- [Assigned task]:
Without changing anything, transcribe all of the entries.

- [Source records]:
Start of Block

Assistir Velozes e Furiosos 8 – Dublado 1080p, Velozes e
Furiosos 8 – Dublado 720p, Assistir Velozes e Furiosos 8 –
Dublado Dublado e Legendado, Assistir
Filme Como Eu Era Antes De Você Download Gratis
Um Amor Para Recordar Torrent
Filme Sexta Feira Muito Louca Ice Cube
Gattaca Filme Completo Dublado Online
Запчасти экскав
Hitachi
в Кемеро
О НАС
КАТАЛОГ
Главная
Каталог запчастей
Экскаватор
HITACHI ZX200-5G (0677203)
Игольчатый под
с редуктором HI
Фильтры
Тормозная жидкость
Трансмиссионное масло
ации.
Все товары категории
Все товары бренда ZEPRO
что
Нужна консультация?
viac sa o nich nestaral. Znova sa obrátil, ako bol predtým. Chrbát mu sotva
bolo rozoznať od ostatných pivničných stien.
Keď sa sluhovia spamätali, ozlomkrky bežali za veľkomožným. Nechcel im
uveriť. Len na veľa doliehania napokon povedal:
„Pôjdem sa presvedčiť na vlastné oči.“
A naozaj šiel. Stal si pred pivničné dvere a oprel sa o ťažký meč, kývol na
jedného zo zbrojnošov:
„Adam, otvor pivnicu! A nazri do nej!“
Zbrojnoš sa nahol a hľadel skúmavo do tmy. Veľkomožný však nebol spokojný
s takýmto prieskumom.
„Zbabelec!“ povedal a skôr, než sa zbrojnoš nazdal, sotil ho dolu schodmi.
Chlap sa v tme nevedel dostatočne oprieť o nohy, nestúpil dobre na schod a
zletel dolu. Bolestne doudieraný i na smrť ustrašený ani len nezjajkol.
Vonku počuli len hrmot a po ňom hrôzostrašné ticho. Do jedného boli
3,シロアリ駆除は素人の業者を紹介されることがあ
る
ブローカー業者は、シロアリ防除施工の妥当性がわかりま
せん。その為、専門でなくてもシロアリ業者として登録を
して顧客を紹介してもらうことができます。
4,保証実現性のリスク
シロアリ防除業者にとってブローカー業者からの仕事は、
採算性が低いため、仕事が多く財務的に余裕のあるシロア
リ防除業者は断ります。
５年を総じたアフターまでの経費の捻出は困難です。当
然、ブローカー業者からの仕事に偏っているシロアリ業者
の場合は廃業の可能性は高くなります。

End of Block

- [Reply]:
Assistir Velozes e Furiosos 8 – Dublado 1080p, Velozes e
Furiosos 8 – Dublado 720p, Assistir Velozes e Furiosos 8 –
Dublado Dublado e Legendado, Assistir
Filme Como Eu Era Antes De Você Download Gratis
Um Amor Para Recordar Torrent
Filme Sexta Feira Muito Louca Ice Cube
Gattaca Filme Completo Dublado Online
Запчасти экскав
Hitachi
в Кемеро
О НАС
КАТАЛОГ
Главная
Каталог запчастей
Экскаватор
HITACHI ZX200-5G (0677203)
Игольчатый под
с редуктором HI
Фильтры
Тормозная жидкость
Трансмиссионное масло
ации.
Все товары категории
Все товары бренда ZEPRO
что
Нужна консультация?
viac sa o nich nestaral. Znova sa obrátil, ako bol predtým. Chrbát mu sotva
bolo rozoznať od ostatných pivničných stien.
Keď sa sluhovia spamätali, ozlomkrky bežali za veľkomožným. Nechcel im
uveriť. Len na veľa doliehania napokon povedal:
„Pôjdem sa presvedčiť na vlastné oči.“
A naozaj šiel. Stal si pred pivničné dvere a oprel sa o ťažký meč, kývol na
jedného zo zbrojnošov:
„Adam, otvor pivnicu! A nazri do nej!“
Zbrojnoš sa nahol a hľadel skúmavo do tmy. Veľkomožný však nebol spokojný
s takýmto prieskumom.
„Zbabelec!“ povedal a skôr, než sa zbrojnoš nazdal, sotil ho dolu schodmi.
Chlap sa v tme nevedel dostatočne oprieť o nohy, nestúpil dobre na schod a
zletel dolu. Bolestne doudieraný i na smrť ustrašený ani len nezjajkol.
Vonku počuli len hrmot a po ňom hrôzostrašné ticho. Do jedného boli
3,シロアリ駆除は素人の業者を紹介されることがあ
る
ブローカー業者は、シロアリ防除施工の妥当性がわかりま
せん。その為、専門でなくてもシロアリ業者として登録を
して顧客を紹介してもらうことができます。
4,保証実現性のリスク
シロアリ防除業者にとってブローカー業者からの仕事は、
採算性が低いため、仕事が多く財務的に余裕のあるシロア
リ防除業者は断ります。
５年を総じたアフターまでの経費の捻出は困難です。当
然、ブローカー業者からの仕事に偏っているシロアリ業者
の場合は廃業の可能性は高くなります。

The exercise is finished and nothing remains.